UNRELENTING pressure makes urgent medical care in the county a “critical” case with Wye Valley NHS Trust (WVT)  facing financial flat line.

WVT is already £1m over budget a month into the new financial year and dependent on £13m  of financial support available as  “permanent borrowing”.

This week, the WVT board was told that urgent care demand had already outstripped specific performance improvement schemes developed over the past year  and continued to rise.

Outgoing chief executive Derek Smith warned the board that getting  urgent care demand under control was “mission critical” if the Trust was to have a future.

A&E attendances at Hereford County Hospital show year on year increase, with activity over 2013-14 3.1% - or 1,467 - up against the previous year.

Attendances in April were 5.7% - or 234 - up against April 2013 - an additional eight patients a day.

West Midlands Ambulance Service has confirmed an increase of 161 patients arriving at A&E by ambulance between April-mid May compared to the same period last year.

A&E was designed  to handle a maximum 125 patients a day under the PFI deal that got the hospital built. The department’s daily average is now 145 with surges as high as 180.

Neil Doverty, WVT chief operating officer, told the board that attendances in May were forecast to be around 10% up on the same time last year.

The  “unrelenting” pressures of patient demand regularly saw A&E regularly failing the four hour national waiting time standard, he said.

Four hour failures amounted to £28k of the £35k in non performance fines WVT had incurred  up to April.

Urgent care pressure has an impact across all areas of the hospital, most immediately in bed availability and the scope for income generating elective surgery.

In April alone, there were 30 non-clinical operation cancellations on the scheduled surgery day and another 22 the day before.

But the impact on budget plans is the biggest concern.

WVT has set a deficit of £9m within its present financial plan. At the end of the first month that plan is already more than £1m over budget.

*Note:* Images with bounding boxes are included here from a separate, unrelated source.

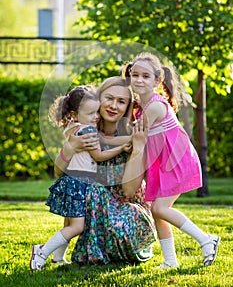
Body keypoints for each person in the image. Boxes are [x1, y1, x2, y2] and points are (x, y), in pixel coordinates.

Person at [122, 52, 220, 268]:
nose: (138, 80)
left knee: (160, 209)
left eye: (145, 76)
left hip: (176, 161)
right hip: (163, 164)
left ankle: (206, 240)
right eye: (135, 75)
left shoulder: (155, 106)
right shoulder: (143, 105)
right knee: (158, 211)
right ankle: (170, 261)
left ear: (157, 81)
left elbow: (135, 138)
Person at [53, 77, 156, 265]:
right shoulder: (85, 130)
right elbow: (59, 172)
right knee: (86, 192)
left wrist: (138, 148)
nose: (114, 106)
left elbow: (128, 191)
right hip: (94, 204)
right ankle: (58, 254)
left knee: (117, 224)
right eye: (109, 98)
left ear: (127, 107)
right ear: (98, 99)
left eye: (121, 101)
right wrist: (69, 148)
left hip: (125, 206)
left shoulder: (133, 134)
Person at [30, 85, 132, 270]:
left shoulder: (72, 127)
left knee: (69, 223)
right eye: (91, 113)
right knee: (77, 227)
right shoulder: (87, 131)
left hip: (71, 180)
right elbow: (99, 155)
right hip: (79, 182)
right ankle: (42, 251)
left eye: (96, 112)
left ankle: (58, 257)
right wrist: (122, 148)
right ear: (76, 114)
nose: (96, 117)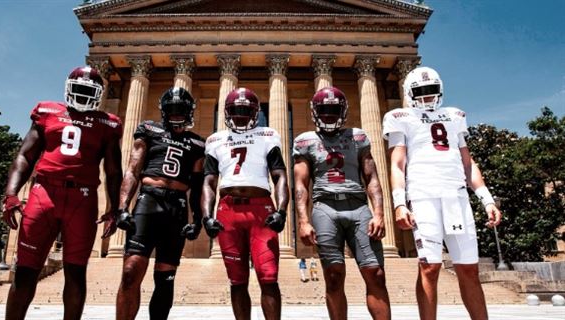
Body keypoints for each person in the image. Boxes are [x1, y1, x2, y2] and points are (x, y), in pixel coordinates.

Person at [1, 66, 123, 320]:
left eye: (88, 91)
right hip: (44, 192)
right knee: (25, 271)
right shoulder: (47, 112)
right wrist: (11, 194)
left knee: (76, 272)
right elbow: (25, 156)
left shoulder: (107, 124)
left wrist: (115, 209)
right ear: (68, 88)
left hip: (83, 197)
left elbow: (114, 172)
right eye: (78, 89)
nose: (82, 96)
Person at [383, 66, 501, 320]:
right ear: (409, 93)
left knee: (469, 269)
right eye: (420, 92)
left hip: (456, 195)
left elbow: (468, 163)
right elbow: (397, 163)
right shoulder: (400, 116)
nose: (426, 97)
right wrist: (399, 203)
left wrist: (487, 199)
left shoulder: (454, 115)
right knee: (429, 266)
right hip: (424, 195)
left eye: (431, 92)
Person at [293, 87, 391, 320]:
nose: (329, 115)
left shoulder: (358, 137)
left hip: (358, 206)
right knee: (334, 276)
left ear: (343, 111)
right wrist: (303, 220)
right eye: (324, 110)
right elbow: (300, 185)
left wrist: (379, 213)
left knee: (375, 273)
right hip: (325, 207)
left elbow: (372, 177)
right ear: (315, 112)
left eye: (334, 110)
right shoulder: (305, 141)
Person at [114, 87, 206, 320]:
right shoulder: (148, 129)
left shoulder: (197, 143)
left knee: (165, 279)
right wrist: (122, 208)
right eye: (172, 110)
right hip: (149, 200)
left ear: (189, 112)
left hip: (177, 207)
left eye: (181, 110)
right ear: (164, 111)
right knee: (130, 270)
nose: (176, 114)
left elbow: (197, 186)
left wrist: (197, 219)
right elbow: (133, 170)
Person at [201, 87, 289, 320]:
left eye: (245, 110)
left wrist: (282, 211)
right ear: (227, 112)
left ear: (256, 113)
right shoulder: (214, 140)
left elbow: (280, 175)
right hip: (228, 210)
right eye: (236, 110)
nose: (240, 115)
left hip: (261, 209)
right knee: (237, 280)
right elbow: (209, 183)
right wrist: (207, 216)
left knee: (268, 277)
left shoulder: (268, 134)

This, the board heard, was already “significantly at variance” with operational assumptions made in the plan, and, if such variance continues, WVT  would soon be reporting an equally significant variance situation across its overall finances with urgent care needing expensive agency staff,  elective surgery passed on to the private sector, and savings programmes failing.

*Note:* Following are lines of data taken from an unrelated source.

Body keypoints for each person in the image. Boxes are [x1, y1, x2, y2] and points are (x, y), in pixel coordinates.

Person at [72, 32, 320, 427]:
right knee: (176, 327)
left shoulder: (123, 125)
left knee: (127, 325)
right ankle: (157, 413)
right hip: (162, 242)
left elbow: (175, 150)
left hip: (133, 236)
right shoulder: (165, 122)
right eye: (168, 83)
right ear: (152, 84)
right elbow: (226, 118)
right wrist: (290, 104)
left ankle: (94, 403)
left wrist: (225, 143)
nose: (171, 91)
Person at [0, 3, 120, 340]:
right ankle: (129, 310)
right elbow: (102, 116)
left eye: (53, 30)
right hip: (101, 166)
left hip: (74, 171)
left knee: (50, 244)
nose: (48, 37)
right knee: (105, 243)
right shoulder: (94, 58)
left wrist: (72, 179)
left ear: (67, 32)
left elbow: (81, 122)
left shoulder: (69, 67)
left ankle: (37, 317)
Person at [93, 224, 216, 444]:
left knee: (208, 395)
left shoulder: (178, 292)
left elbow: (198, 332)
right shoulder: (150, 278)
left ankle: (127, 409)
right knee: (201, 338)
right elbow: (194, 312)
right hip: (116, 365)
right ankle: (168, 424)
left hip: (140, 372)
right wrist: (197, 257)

The cash position of the Trust was, the board heard, dependent on £13m in financial support from the NHS available as permanent borrowing.

In January, WVT - facing a £15m deficit without financial support - secured £9m from the Trust Development Agency to forecast a break even position by the end of the 2013-14 financial year.

WVT has required increasing levels of support over recent years just to break even with another £9.8m needed over 2012-13.

In 2012 ,WVT was declared in “turnaround” to emphasise the urgency and scale of its financial challenges. The board subsequently rejected a range of options including a merger with another health trust  to fight for a future on its own terms.